China rocket parts hit villager's home: police, media

August 28, 2015
The Chang'e-3 rocket carrying the Jade Rabbit rover blasts off from the Xichang Satellite Launch Center in Sichuan province on D
The Chang'e-3 rocket carrying the Jade Rabbit rover blasts off from the Xichang Satellite Launch Center in Sichuan province on December 2, 2013

Debris from a rocket carrying a Chinese satellite into orbit crashed into a villager's home minutes after the launch, local police and media reports said.

The parts plummeted to earth with a huge roar Thursday morning in Xunyang county in the northern province of Shaanxi, news portal Sina said on a social media account, citing local sources.
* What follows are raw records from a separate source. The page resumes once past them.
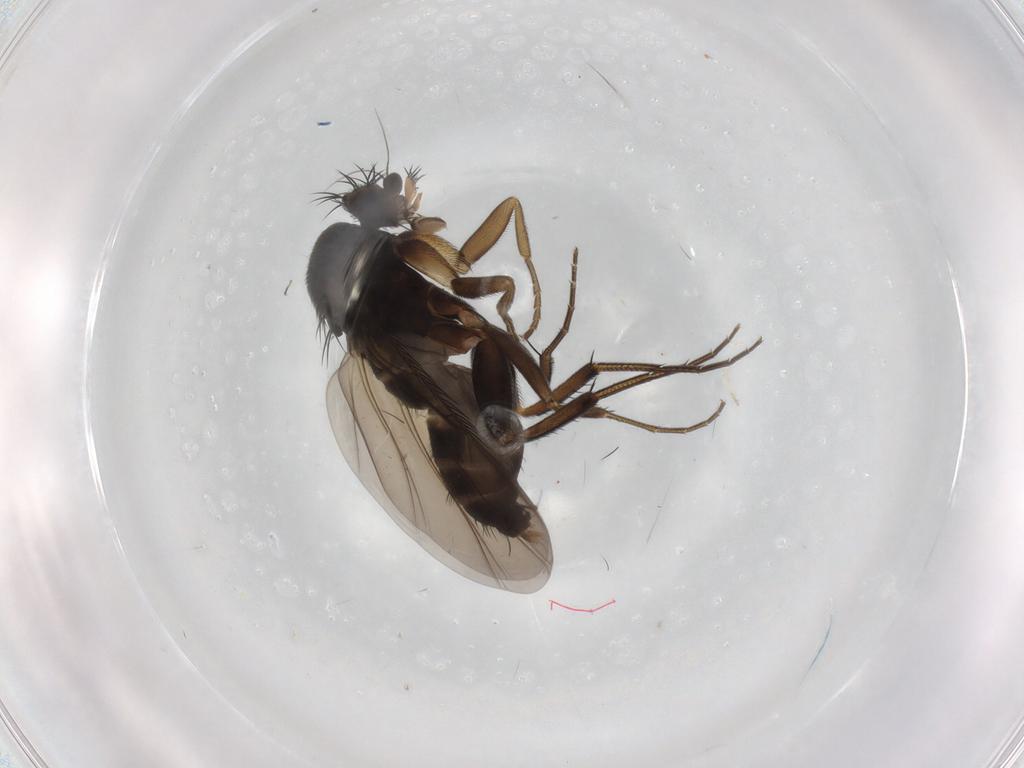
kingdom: Animalia
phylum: Arthropoda
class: Insecta
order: Diptera
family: Phoridae
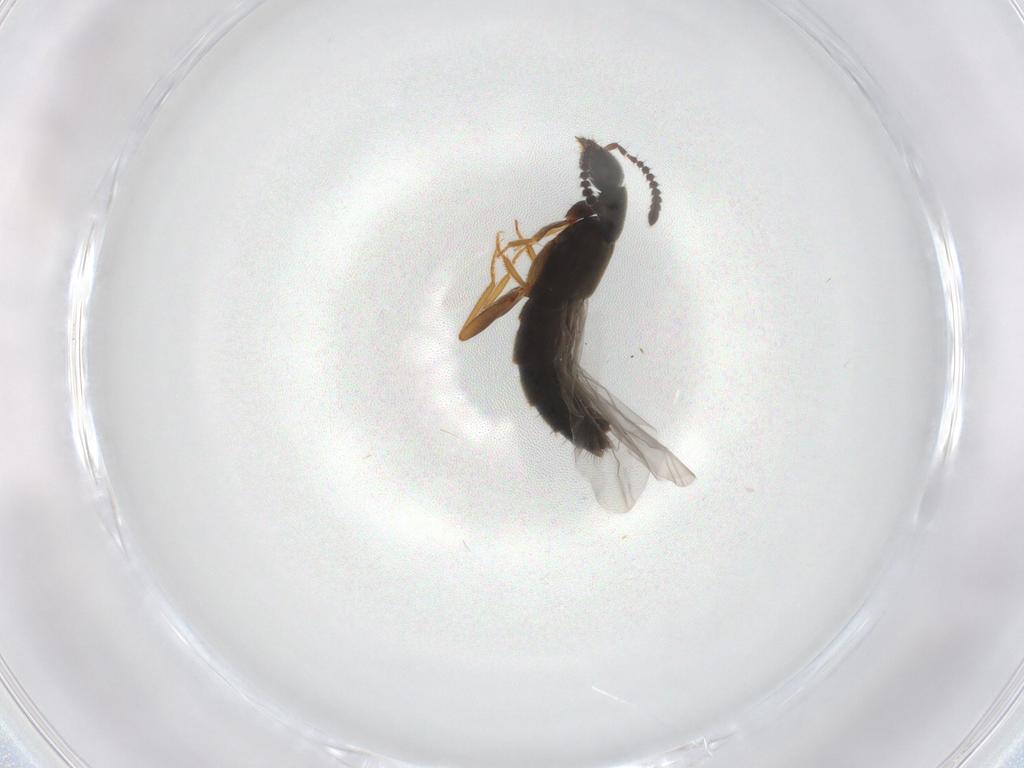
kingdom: Animalia
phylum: Arthropoda
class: Insecta
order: Coleoptera
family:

No casualties were reported, it added.

Pictures showed a man standing beside what appeared to be a nozzle as tall as him, in front of a cracked wall and with pieces of broken bricks on the ground.

Another image showed a large hole in a red-tiled roof.

In a post on China's Twitter-like Sina Weibo, Xunyang police said the machinery was part of a rocket's propulsion system and called on local residents "not to panic".

A Long March-4 rocket carrying a remote sensing satellite—which is to be used for experiments, land surveys, crop yield estimates and disaster prevention—was launched into space from neighbouring Shanxi province nine minutes before the impact, according to the official Xinhua news agency.

Beijing views its ambitious, military-run, multi-billion-dollar space programme as a symbol of the country's progress, but it is not unknown for pieces of it to plunge through villagers' roofs.

In 2013, debris from a rocket carrying China's first moon rover plummeted to earth more than 1,000 kilometres (620 miles) from the launch site, crashing into two homes.